**TASK INPUTS**
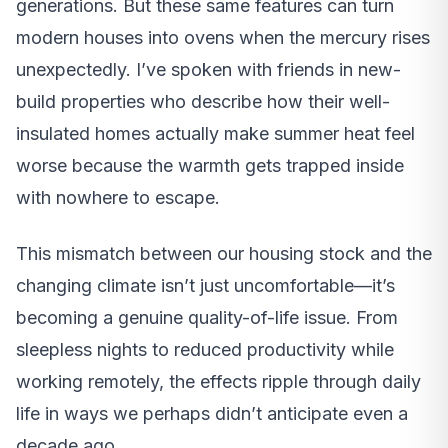
generations. But these same features can turn
modern houses into ovens when the mercury rises
unexpectedly. I’ve spoken with friends in new-
build properties who describe how their well-
insulated homes actually make summer heat feel
worse because the warmth gets trapped inside
with nowhere to escape.
This mismatch between our housing stock and the
changing climate isn’t just uncomfortable—it’s
becoming a genuine quality-of-life issue. From
sleepless nights to reduced productivity while
working remotely, the effects ripple through daily
life in ways we perhaps didn’t anticipate even a
decade ago.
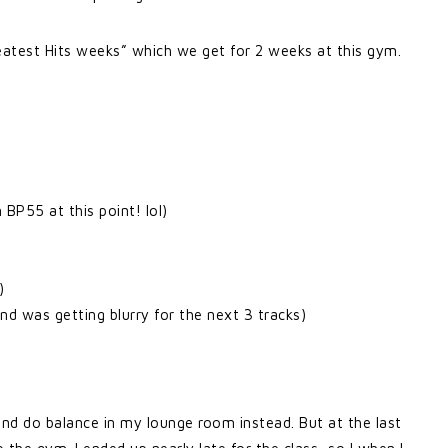
Greatest Hits weeks” which we get for 2 weeks at this gym.
BP55 at this point! lol)
)
d was getting blurry for the next 3 tracks)
and do balance in my lounge room instead. But at the last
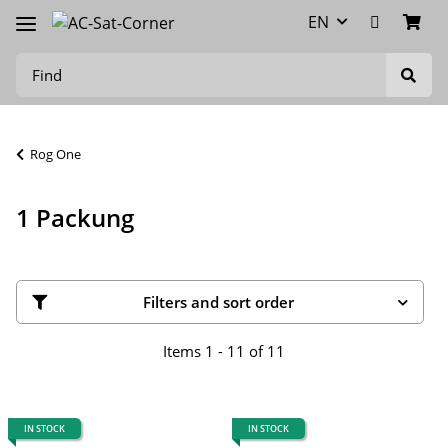
EN
Rog One
1 Packung
Filters and sort order
Items 1 - 11 of 11
IN STOCK
IN STOCK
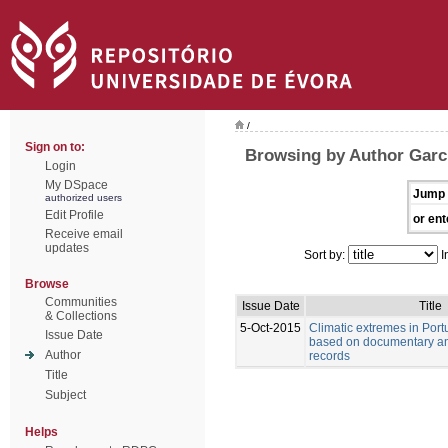
/
Sign on to:
Browsing by Author Garci
Login
My DSpace
Jump 
authorized users
Edit Profile
or ent
Receive email
updates
Sort by:
I
Browse
Communities
Issue Date
Title
& Collections
5-Oct-2015
Climatic extremes in Port
Issue Date
based on documentary an
Author
records
Title
Subject
Helps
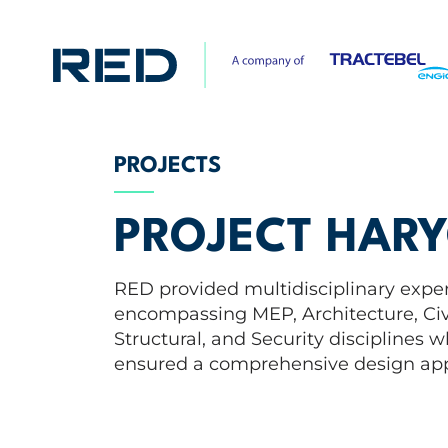
PROJECTS
PROJECT HAR
RED provided multidisciplinary exper
encompassing MEP, Architecture, Civ
Structural, and Security disciplines 
ensured a comprehensive design ap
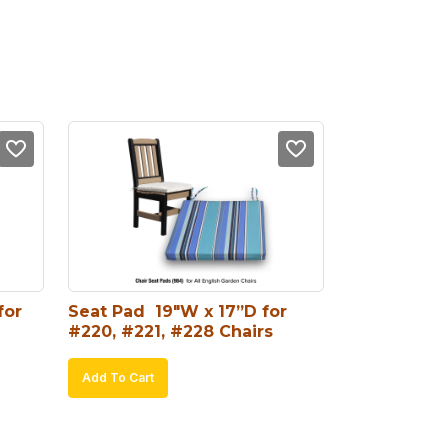
or 
Seat Pad  19″W x 17”D for 
#220, #221, #228 Chairs
Add To Cart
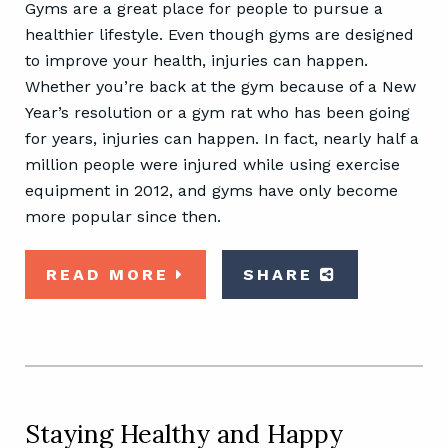
Gyms are a great place for people to pursue a
healthier lifestyle. Even though gyms are designed
to improve your health, injuries can happen.
Whether you’re back at the gym because of a New
Year’s resolution or a gym rat who has been going
for years, injuries can happen. In fact, nearly half a
million people were injured while using exercise
equipment in 2012, and gyms have only become
more popular since then.
READ MORE
SHARE
Staying Healthy and Happy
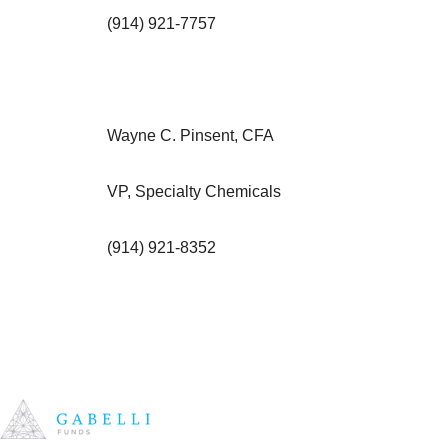
(914) 921-7757
Wayne C. Pinsent, CFA
VP, Specialty Chemicals
(914) 921-8352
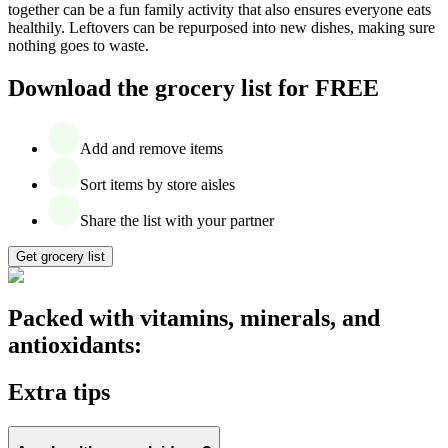
together can be a fun family activity that also ensures everyone eats
healthily. Leftovers can be repurposed into new dishes, making sure
nothing goes to waste.
Download the grocery list for FREE
Add and remove items
Sort items by store aisles
Share the list with your partner
Get grocery list
Packed with vitamins, minerals, and
antioxidants:
Extra tips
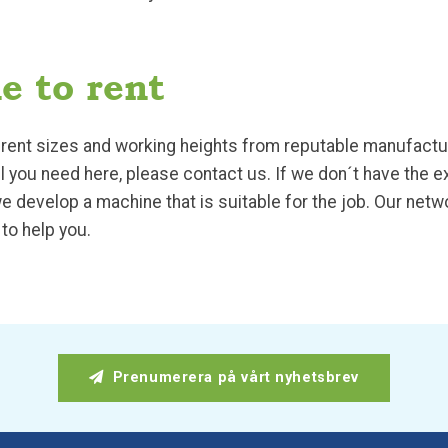
e to rent
fferent sizes and working heights from reputable manufact
del you need here, please contact us. If we don´t have the 
e develop a machine that is suitable for the job. Our net
to help you.
Prenumerera på vårt nyhetsbrev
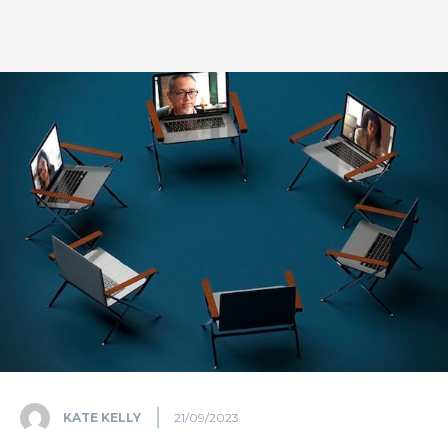
KATE KELLY
21/09/2023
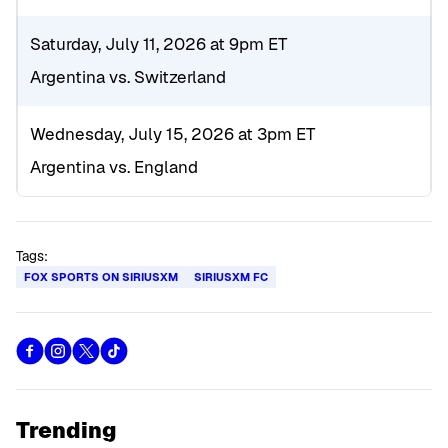
Saturday, July 11, 2026 at 9pm ET
Argentina vs. Switzerland
Wednesday, July 15, 2026 at 3pm ET
Argentina vs. England
Tags:
FOX SPORTS ON SIRIUSXM
SIRIUSXM FC
Trending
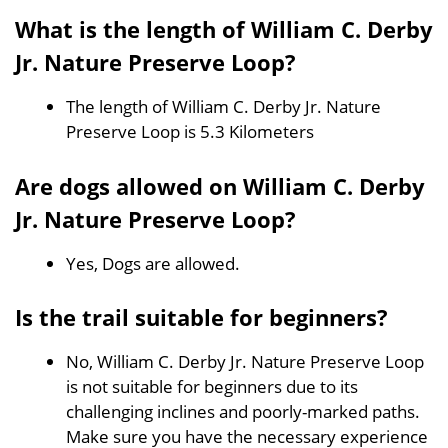
What is the length of William C. Derby
Jr. Nature Preserve Loop?
The length of William C. Derby Jr. Nature
Preserve Loop is 5.3 Kilometers
Are dogs allowed on William C. Derby
Jr. Nature Preserve Loop?
Yes, Dogs are allowed.
Is the trail suitable for beginners?
No, William C. Derby Jr. Nature Preserve Loop
is not suitable for beginners due to its
challenging inclines and poorly-marked paths.
Make sure you have the necessary experience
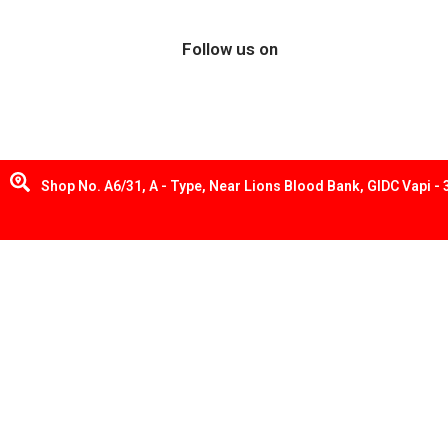
Follow us on
Shop No. A6/31, A - Type, Near Lions Blood Bank, GIDC Vapi -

**WHAT THIS TASK INVOLVES**
In the items above, switch every "IN STOCK" to "SOLD OUT" and give the text again with nothing else changed. Leave out the pictures.

**SOLVED PROBLEM**
generations. But these same features can turn
modern houses into ovens when the mercury rises
unexpectedly. I’ve spoken with friends in new-
build properties who describe how their well-
insulated homes actually make summer heat feel
worse because the warmth gets trapped inside
with nowhere to escape.
This mismatch between our housing stock and the
changing climate isn’t just uncomfortable—it’s
becoming a genuine quality-of-life issue. From
sleepless nights to reduced productivity while
working remotely, the effects ripple through daily
life in ways we perhaps didn’t anticipate even a
decade ago.
Greatest Hits weeks” which we get for 2 weeks at this gym.
BP55 at this point! lol)
)
d was getting blurry for the next 3 tracks)
and do balance in my lounge room instead. But at the last
EN
Rog One
1 Packung
Filters and sort order
Items 1 - 11 of 11
SOLD OUT
SOLD OUT
/
Sign on to:
Browsing by Author Garci
Login
My DSpace
Jump 
authorized users
Edit Profile
or ent
Receive email
updates
Sort by:
I
Browse
Communities
Issue Date
Title
& Collections
5-Oct-2015
Climatic extremes in Port
Issue Date
based on documentary an
Author
records
Title
Subject
Helps
PROJECTS
PROJECT HAR
RED provided multidisciplinary exper
encompassing MEP, Architecture, Civ
Structural, and Security disciplines 
ensured a comprehensive design ap
or 
Seat Pad  19″W x 17”D for 
#220, #221, #228 Chairs
Add To Cart
Gyms are a great place for people to pursue a
healthier lifestyle. Even though gyms are designed
to improve your health, injuries can happen.
Whether you’re back at the gym because of a New
Year’s resolution or a gym rat who has been going
for years, injuries can happen. In fact, nearly half a
million people were injured while using exercise
equipment in 2012, and gyms have only become
more popular since then.
READ MORE
SHARE
Staying Healthy and Happy
(914) 921-7757
Wayne C. Pinsent, CFA
VP, Specialty Chemicals
(914) 921-8352
together can be a fun family activity that also ensures everyone eats
healthily. Leftovers can be repurposed into new dishes, making sure
nothing goes to waste.
Download the grocery list for FREE
Add and remove items
Sort items by store aisles
Share the list with your partner
Get grocery list
Packed with vitamins, minerals, and
antioxidants:
Extra tips
e to rent
fferent sizes and working heights from reputable manufact
del you need here, please contact us. If we don´t have the 
e develop a machine that is suitable for the job. Our net
to help you.
Prenumerera på vårt nyhetsbrev
KATE KELLY
21/09/2023
Saturday, July 11, 2026 at 9pm ET
Argentina vs. Switzerland
Wednesday, July 15, 2026 at 3pm ET
Argentina vs. England
Tags:
FOX SPORTS ON SIRIUSXM
SIRIUSXM FC
Trending
What is the length of William C. Derby
Jr. Nature Preserve Loop?
The length of William C. Derby Jr. Nature
Preserve Loop is 5.3 Kilometers
Are dogs allowed on William C. Derby
Jr. Nature Preserve Loop?
Yes, Dogs are allowed.
Is the trail suitable for beginners?
No, William C. Derby Jr. Nature Preserve Loop
is not suitable for beginners due to its
challenging inclines and poorly-marked paths.
Make sure you have the necessary experience
Follow us on
Shop No. A6/31, A - Type, Near Lions Blood Bank, GIDC Vapi -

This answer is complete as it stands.